#### [DIRECTIONS]
Please rewrite the data from its first line through the line containing "9: (123, 165)", changing "point_idx" to "point_id" and keeping everything else the same. Leave the pictures out of your answer.
----------------
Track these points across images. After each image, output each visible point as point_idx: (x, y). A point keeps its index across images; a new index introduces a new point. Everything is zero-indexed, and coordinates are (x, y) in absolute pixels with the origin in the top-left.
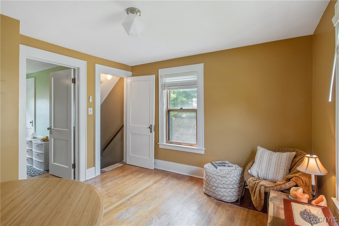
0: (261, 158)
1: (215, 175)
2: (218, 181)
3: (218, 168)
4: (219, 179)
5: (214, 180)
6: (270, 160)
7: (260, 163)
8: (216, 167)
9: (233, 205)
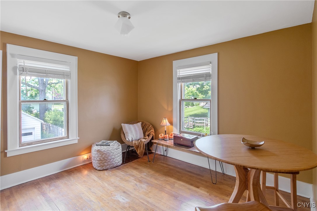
0: (130, 129)
1: (112, 150)
2: (115, 153)
3: (111, 144)
4: (115, 151)
5: (112, 154)
6: (135, 129)
7: (131, 132)
8: (109, 145)
9: (123, 165)
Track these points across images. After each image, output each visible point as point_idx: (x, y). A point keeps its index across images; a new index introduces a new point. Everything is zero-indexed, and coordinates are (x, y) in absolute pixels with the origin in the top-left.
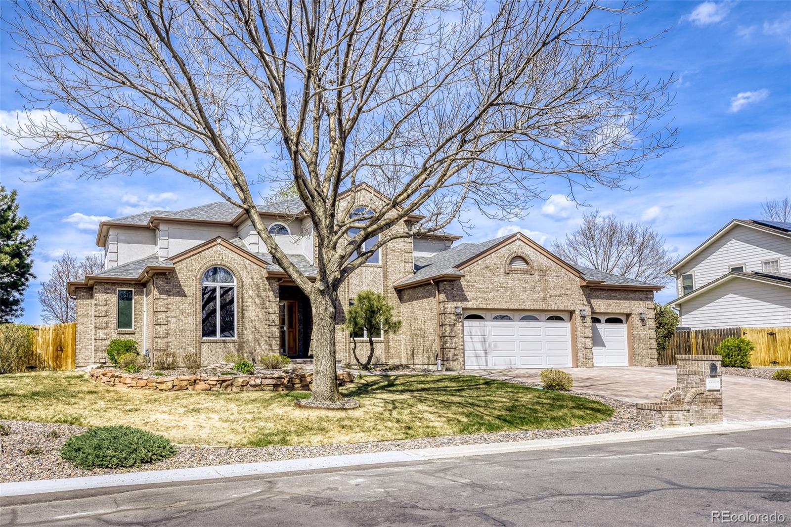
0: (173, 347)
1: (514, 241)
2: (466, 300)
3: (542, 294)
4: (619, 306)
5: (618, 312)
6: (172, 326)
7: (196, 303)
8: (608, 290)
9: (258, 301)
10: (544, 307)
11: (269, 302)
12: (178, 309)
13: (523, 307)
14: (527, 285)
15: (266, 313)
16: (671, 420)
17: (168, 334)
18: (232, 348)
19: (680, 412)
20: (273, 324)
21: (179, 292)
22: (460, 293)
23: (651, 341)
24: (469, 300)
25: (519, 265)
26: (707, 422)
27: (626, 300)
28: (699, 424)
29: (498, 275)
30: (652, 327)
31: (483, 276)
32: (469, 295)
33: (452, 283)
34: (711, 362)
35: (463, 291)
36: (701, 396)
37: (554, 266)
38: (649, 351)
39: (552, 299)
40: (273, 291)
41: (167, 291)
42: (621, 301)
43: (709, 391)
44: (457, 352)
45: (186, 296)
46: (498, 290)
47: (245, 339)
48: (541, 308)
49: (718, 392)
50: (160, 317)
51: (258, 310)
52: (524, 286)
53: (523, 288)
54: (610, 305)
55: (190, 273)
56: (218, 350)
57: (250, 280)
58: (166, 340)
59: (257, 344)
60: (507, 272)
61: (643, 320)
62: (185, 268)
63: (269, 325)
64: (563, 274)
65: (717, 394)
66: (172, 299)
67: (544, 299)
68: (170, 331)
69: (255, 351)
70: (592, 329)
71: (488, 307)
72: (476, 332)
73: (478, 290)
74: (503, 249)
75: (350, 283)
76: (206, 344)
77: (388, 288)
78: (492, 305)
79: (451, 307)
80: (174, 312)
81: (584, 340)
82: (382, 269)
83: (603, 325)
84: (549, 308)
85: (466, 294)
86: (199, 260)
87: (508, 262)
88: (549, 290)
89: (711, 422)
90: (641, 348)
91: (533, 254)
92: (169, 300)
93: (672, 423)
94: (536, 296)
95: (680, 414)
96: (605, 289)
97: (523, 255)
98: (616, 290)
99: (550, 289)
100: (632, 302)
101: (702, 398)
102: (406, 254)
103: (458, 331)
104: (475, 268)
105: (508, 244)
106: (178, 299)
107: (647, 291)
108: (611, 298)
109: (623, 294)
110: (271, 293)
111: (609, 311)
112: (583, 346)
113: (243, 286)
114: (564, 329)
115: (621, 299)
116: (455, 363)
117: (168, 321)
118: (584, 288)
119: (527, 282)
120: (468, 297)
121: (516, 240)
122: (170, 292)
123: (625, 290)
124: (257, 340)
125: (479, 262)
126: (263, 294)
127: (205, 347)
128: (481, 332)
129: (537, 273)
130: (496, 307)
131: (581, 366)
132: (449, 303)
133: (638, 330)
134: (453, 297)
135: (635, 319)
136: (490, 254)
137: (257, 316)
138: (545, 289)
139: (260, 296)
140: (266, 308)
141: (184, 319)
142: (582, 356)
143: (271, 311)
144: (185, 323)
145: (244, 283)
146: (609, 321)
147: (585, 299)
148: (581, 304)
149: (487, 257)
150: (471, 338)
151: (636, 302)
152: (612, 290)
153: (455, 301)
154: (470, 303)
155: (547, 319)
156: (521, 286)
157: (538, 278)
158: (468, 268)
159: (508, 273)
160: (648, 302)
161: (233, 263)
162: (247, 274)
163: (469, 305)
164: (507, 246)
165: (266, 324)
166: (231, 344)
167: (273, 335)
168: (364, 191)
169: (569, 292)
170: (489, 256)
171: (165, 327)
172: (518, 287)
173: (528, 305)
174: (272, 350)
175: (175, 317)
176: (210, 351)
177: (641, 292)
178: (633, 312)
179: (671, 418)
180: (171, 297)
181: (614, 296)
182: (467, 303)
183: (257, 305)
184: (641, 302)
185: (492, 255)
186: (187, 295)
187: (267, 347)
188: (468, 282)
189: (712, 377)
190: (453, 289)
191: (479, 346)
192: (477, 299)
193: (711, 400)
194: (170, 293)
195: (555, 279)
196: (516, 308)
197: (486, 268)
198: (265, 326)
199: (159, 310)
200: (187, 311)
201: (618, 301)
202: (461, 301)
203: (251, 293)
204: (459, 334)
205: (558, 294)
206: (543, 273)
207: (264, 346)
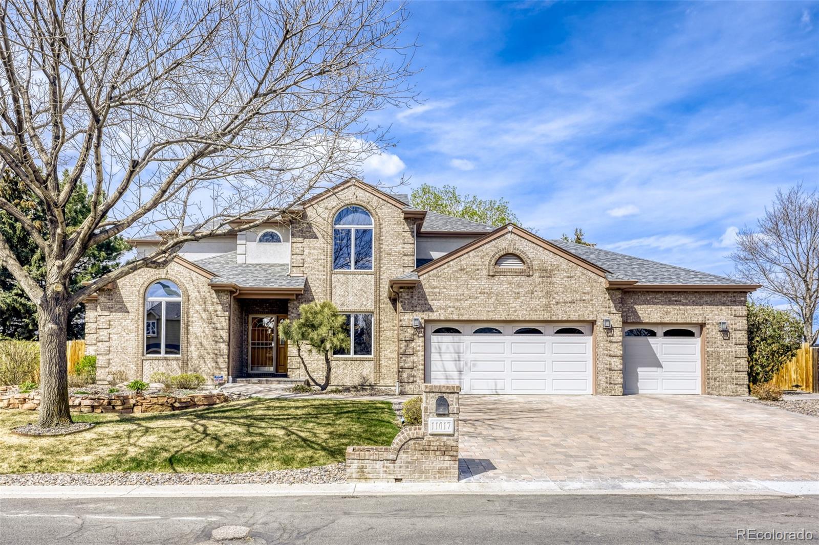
0: (114, 364)
1: (503, 235)
2: (430, 309)
3: (544, 301)
4: (684, 314)
5: (682, 321)
6: (114, 343)
7: (138, 319)
8: (666, 292)
9: (204, 315)
10: (546, 316)
11: (217, 316)
12: (120, 325)
13: (513, 318)
14: (521, 290)
15: (213, 328)
16: (363, 472)
17: (109, 351)
18: (175, 365)
19: (378, 462)
20: (221, 340)
21: (121, 308)
22: (422, 302)
23: (738, 361)
24: (435, 310)
25: (512, 265)
26: (426, 478)
27: (697, 304)
28: (413, 480)
29: (477, 279)
30: (741, 342)
31: (456, 280)
32: (435, 304)
33: (411, 290)
34: (440, 395)
35: (426, 299)
36: (419, 441)
37: (564, 264)
38: (734, 375)
39: (559, 306)
40: (222, 305)
41: (109, 308)
42: (688, 307)
43: (432, 435)
44: (414, 372)
45: (128, 312)
46: (477, 298)
47: (190, 356)
48: (541, 318)
49: (452, 438)
50: (101, 333)
51: (205, 325)
52: (517, 291)
53: (515, 293)
54: (668, 313)
55: (134, 289)
56: (160, 368)
57: (197, 294)
58: (107, 357)
59: (202, 361)
60: (491, 274)
61: (725, 332)
62: (128, 284)
63: (217, 342)
64: (579, 274)
65: (448, 440)
66: (114, 316)
67: (547, 307)
68: (111, 348)
69: (200, 369)
70: (622, 345)
71: (461, 318)
72: (448, 348)
73: (448, 298)
74: (487, 246)
75: (333, 293)
76: (148, 362)
77: (381, 298)
78: (468, 316)
79: (408, 319)
80: (115, 329)
81: (609, 359)
82: (373, 276)
83: (660, 339)
84: (554, 318)
85: (430, 302)
86: (143, 274)
87: (493, 262)
88: (555, 296)
89: (435, 478)
90: (723, 371)
91: (532, 250)
92: (111, 316)
93: (362, 475)
94: (535, 303)
95: (379, 465)
96: (661, 292)
97: (517, 252)
98: (679, 292)
99: (557, 293)
100: (708, 308)
101: (419, 444)
102: (405, 257)
103: (418, 348)
104: (445, 271)
105: (495, 239)
106: (120, 315)
107: (734, 292)
108: (670, 303)
109: (692, 298)
110: (219, 308)
111: (666, 320)
112: (608, 366)
113: (189, 300)
114: (583, 345)
115: (687, 304)
116: (411, 386)
117: (109, 338)
118: (611, 292)
119: (522, 286)
120: (433, 307)
121: (507, 233)
122: (112, 308)
123: (696, 292)
124: (201, 357)
125: (451, 263)
126: (211, 308)
127: (146, 363)
128: (454, 350)
129: (537, 274)
130: (472, 318)
131: (601, 394)
132: (406, 315)
133: (716, 345)
134: (412, 307)
135: (712, 332)
136: (467, 253)
137: (204, 332)
138: (549, 294)
139: (208, 311)
140: (214, 324)
141: (125, 335)
142: (604, 379)
143: (219, 326)
144: (127, 340)
145: (190, 298)
146: (668, 334)
147: (612, 305)
148: (606, 312)
149: (462, 257)
150: (440, 355)
151: (714, 308)
152: (672, 293)
153: (415, 311)
154: (435, 314)
155: (556, 333)
156: (511, 291)
157: (538, 280)
158: (435, 271)
159: (493, 276)
160: (735, 308)
161: (179, 277)
162: (194, 287)
163: (434, 316)
164: (493, 242)
165: (213, 341)
166: (175, 362)
167: (220, 352)
168: (353, 187)
169: (587, 297)
170: (466, 255)
171: (107, 344)
172: (507, 293)
173: (522, 315)
174: (220, 368)
175: (117, 334)
176: (152, 369)
177: (723, 294)
178: (707, 322)
179: (362, 470)
180: (114, 314)
181: (676, 301)
182: (431, 314)
183: (204, 320)
184: (723, 308)
185: (471, 254)
186: (130, 311)
187: (214, 365)
188: (434, 288)
189: (439, 415)
190: (412, 297)
191: (451, 366)
192: (445, 310)
193: (436, 448)
194: (112, 310)
195: (566, 282)
196: (503, 318)
197: (461, 270)
198: (213, 343)
199: (100, 327)
200: (129, 328)
201: (682, 307)
202: (423, 311)
203: (197, 307)
204: (419, 351)
205: (569, 300)
206: (547, 273)
207: (211, 364)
----------------
#### [SOLUTION]
Track these points across images. After each image, output each visible point as point_id: (x, y). A point keeps its index across images; a new index introduces a new point. Everything is zero-indexed, and coordinates are (x, y) in absolute pixels with the origin in the top-left.
0: (261, 158)
1: (215, 175)
2: (218, 181)
3: (218, 168)
4: (219, 179)
5: (214, 180)
6: (270, 160)
7: (260, 163)
8: (216, 167)
9: (233, 205)
0: (130, 129)
1: (112, 150)
2: (115, 153)
3: (111, 144)
4: (115, 151)
5: (112, 154)
6: (135, 129)
7: (131, 132)
8: (109, 145)
9: (123, 165)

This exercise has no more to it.